Circulating levels of PRO-C3 reflect liver fibrosis and liver function in HIV positive patients receiving modern cART

PLoS One. 2019 Jul 11;14(7):e0219526. doi: 10.1371/journal.pone.0219526. eCollection 2019.

Abstract

Background and aims: Although combined antiretroviral treatment (cART) has improved overall survival of HIV infected patients, liver fibrosis and liver related-mortality still constitute major challenges in HIV positive patients. Collagen accumulates in the liver during fibrogenesis. Recent studies showed that circulating levels of extracellular matrix (ECM) fragments might reflect degree of portal hypertension and fibrosis stage in liver disease. In this study, we analyzed the correlation between liver fibrosis assessed by Fibroscan and levels of the formation and degradation markers of type III and IV collagen in HIV positive patients receiving cART.

Methods: 116 HIV positive patients (82.7% male, median age 47 years) were enrolled into the study. Liver stiffness and liver fat content were determined using a Fibroscan with integrated CAP function. We quantified ECM formation and degradation fragments of collagen III and IV: PRO-C3, PRO-C4, C3M and C4M. These fragments were measured in peripheral serum by using specific ELISAs.
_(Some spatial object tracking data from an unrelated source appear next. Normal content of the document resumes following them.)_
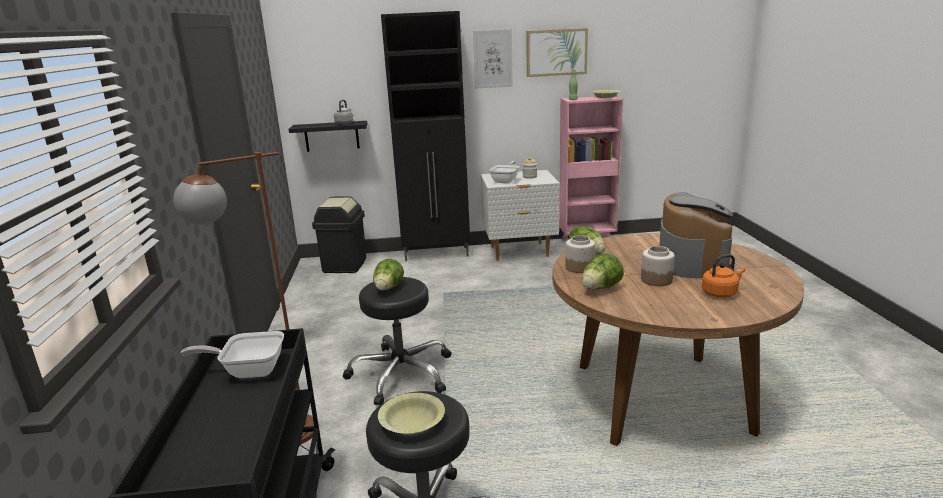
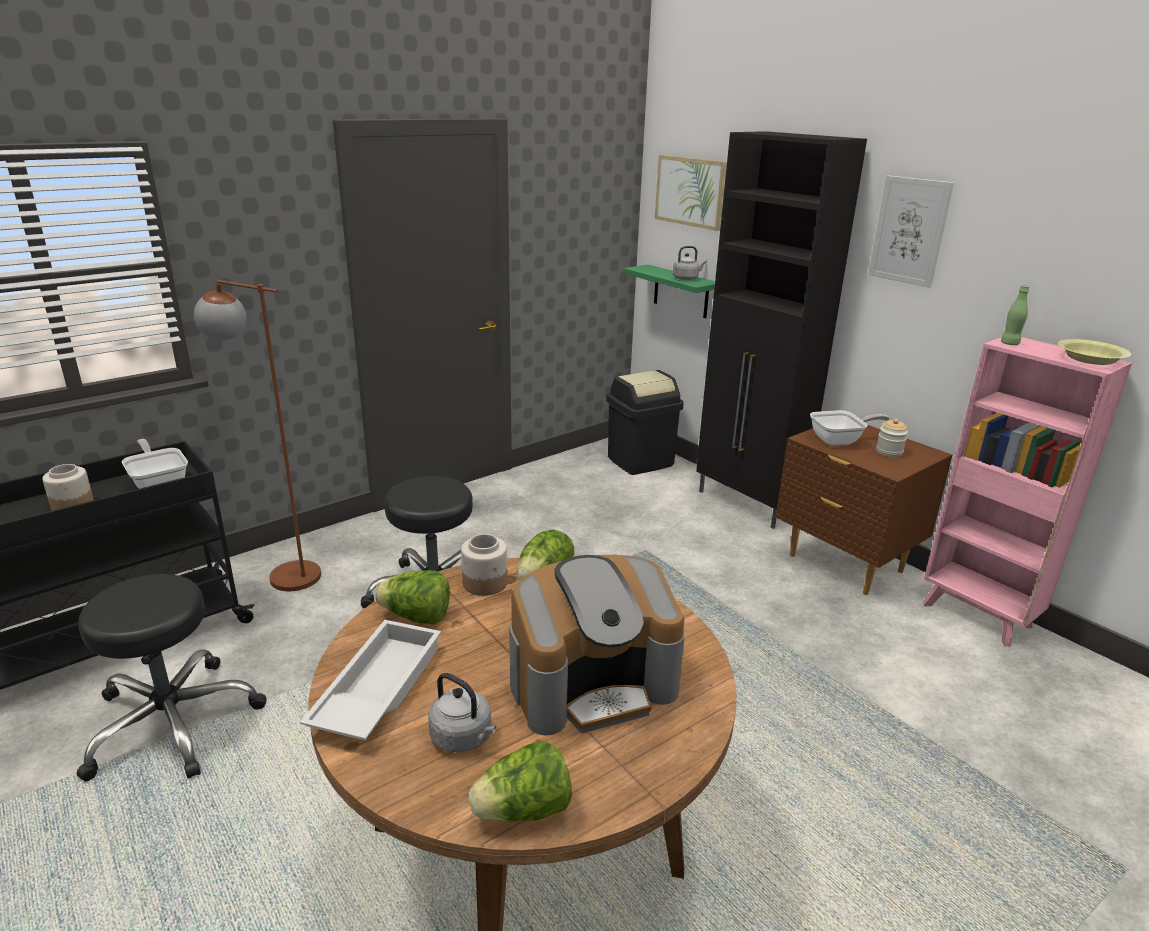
camera: 55 degrees right, 5 degrees up
black shelf [289,121,367,152] -> green shelf [623,264,715,318]
lettuce [373,259,404,290] -> lettuce moved to [468,742,572,822]
yellow bowl [378,393,445,435] -> none
white nightstand [481,170,560,261] -> brown nightstand [776,425,952,595]
picture [526,28,588,77] -> picture moved to [655,155,727,231]
jar [641,246,675,286] -> jar moved to [42,464,94,511]
orange kettle [702,254,745,298] -> grey kettle [428,673,496,752]
none -> white tray [300,620,441,741]

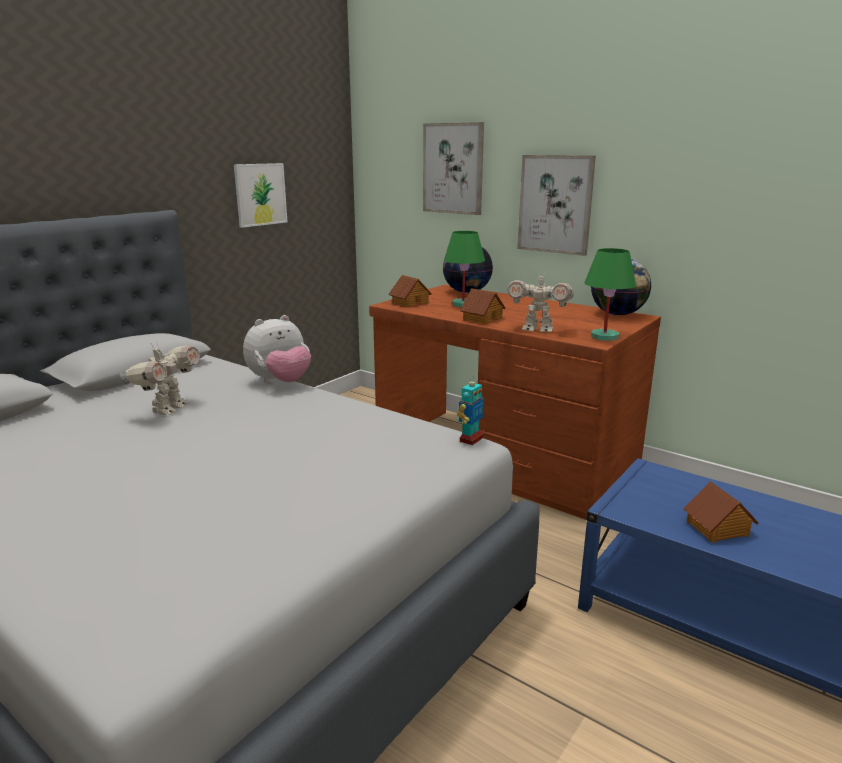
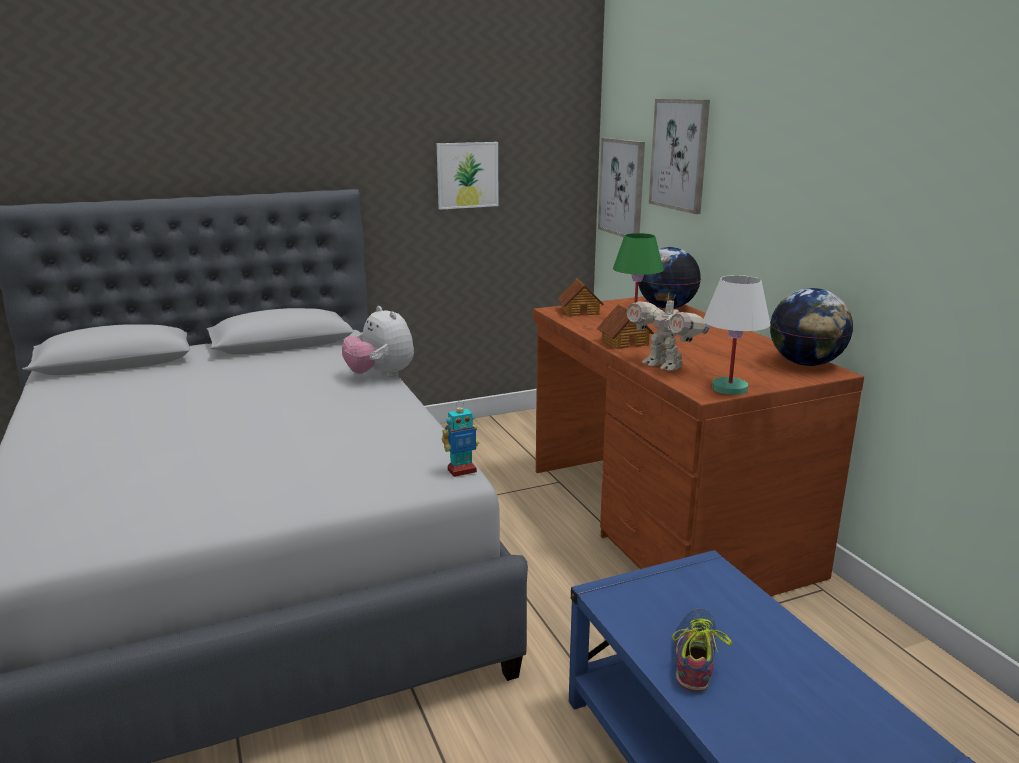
camera: 30 degrees right, 0 degrees up
toy robot [120,342,200,415] -> none
plush toy [243,315,311,383] -> plush toy turned 60 degrees clockwise [342,306,414,378]
picture [517,155,596,256] -> picture moved to [598,138,645,237]
green table lamp [584,248,636,341] -> white table lamp [703,275,771,395]
toy house [683,481,758,543] -> shoe [672,609,732,692]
Results: Fifteen (12.9%) out of the 116 HIV positive patients had relevant fibrosis with a liver stiffness ≥ 7.1 kPa, and 79 patients had relevant steatosis with a CAP value > 248 dB/m. Circulating PRO-C3 levels significantly correlated with increasing degree of liver fibrosis assessed by Fibroscan (p = 0.0005), as well as with APRI score (p = 0.015). Interestingly, circulating PRO-C3 levels were significantly correlated with bilirubin (p = 0.022), reduced platelet count (p = 0.0008) and low albumin levels (p = 0.001), suggesting the association of type III collagen deposition with impaired liver function. None of the other measured ECM components significantly correlated with fibrosis or steatosis.
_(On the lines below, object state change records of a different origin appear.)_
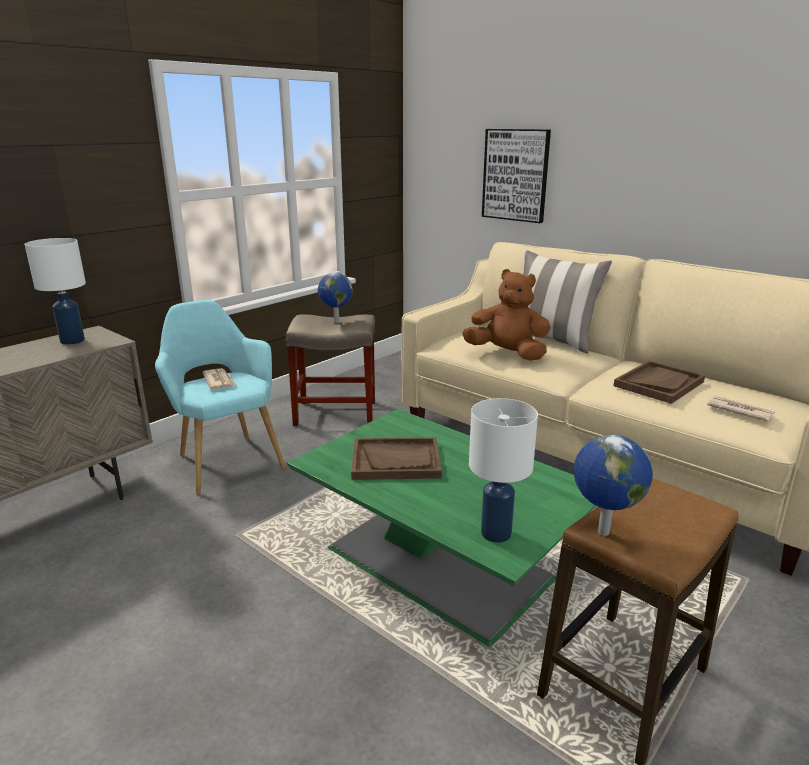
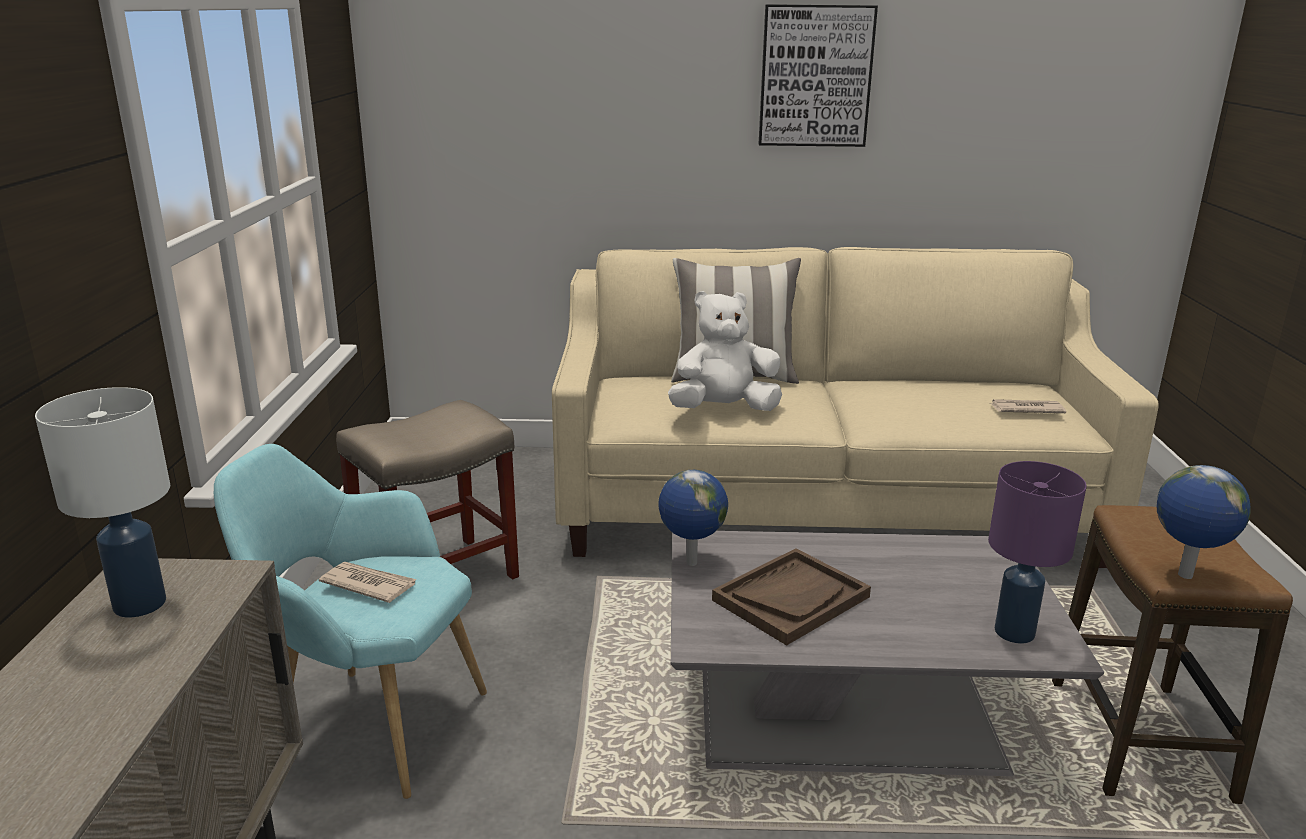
camera: 40 degrees left, 0 degrees up
green coffee table [287,409,596,647] -> grey coffee table [671,531,1104,776]
globe [318,273,353,323] -> globe moved to [658,470,728,566]
brown plush toy [462,269,551,361] -> white plush toy [668,291,782,411]
white table lamp [469,398,538,543] -> purple table lamp [988,461,1087,644]
picture [482,129,551,223] -> picture moved to [759,4,878,147]
brown tray [613,361,705,404] -> none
Conclusion: The formation marker of type III collagen, PRO-C3 not only reflects liver fibrosis, but might also mirror liver dysfunction in HIV positive patients receiving cART. Therefore, the circulating levels of PRO-C3 might be suitable to monitor progression of liver fibrosis and deterioration of liver function in HIV positive patients receiving cART.

Publication types

  • Research Support, Non-U.S. Gov't

MeSH terms

  • Adult
  • Anti-Retroviral Agents / administration & dosage
  • Antiretroviral Therapy, Highly Active
  • Biomarkers / blood
  • Collagen Type III / blood
  • Collagen Type IV / blood
  • Complement C3 / metabolism*
  • Complement C4 / metabolism*
  • Disease Progression
  • Enzyme-Linked Immunosorbent Assay
  • Extracellular Matrix / genetics
  • Fatty Liver / blood*
  • Fatty Liver / pathology
  • Fatty Liver / virology
  • Female
  • HIV / genetics
  • HIV / pathogenicity
  • HIV Infections / blood*
  • HIV Infections / drug therapy
  • HIV Infections / pathology
  • HIV Infections / virology
  • Humans
  • Liver / metabolism
  • Liver / pathology
  • Liver Cirrhosis / blood*
  • Liver Cirrhosis / pathology
  • Liver Cirrhosis / virology
  • Male
  • Middle Aged

Substances

  • Anti-Retroviral Agents
  • Biomarkers
  • Collagen Type III
  • Collagen Type IV
  • Complement C3
  • Complement C4

Grants and funding

The study was supported by a grant from the German center for infection research (DZIF). The ELISAs for ECM measurement were conducted by Nordic Bioscience. The funder Nordic bioscience provided support in the form of salaries for authors [MAK, DJL, MJN], but did not have any additional role in the study design, data collection and analysis, decision to publish, or preparation of the manuscript. The funder (DZIF) provided financial support for research materials for JKR and US, but did not have any additional role in the study design, data collection and analysis, decision to publish, or preparation of the manuscript. The specific roles of these authors are articulated in the ‘author contributions’ section.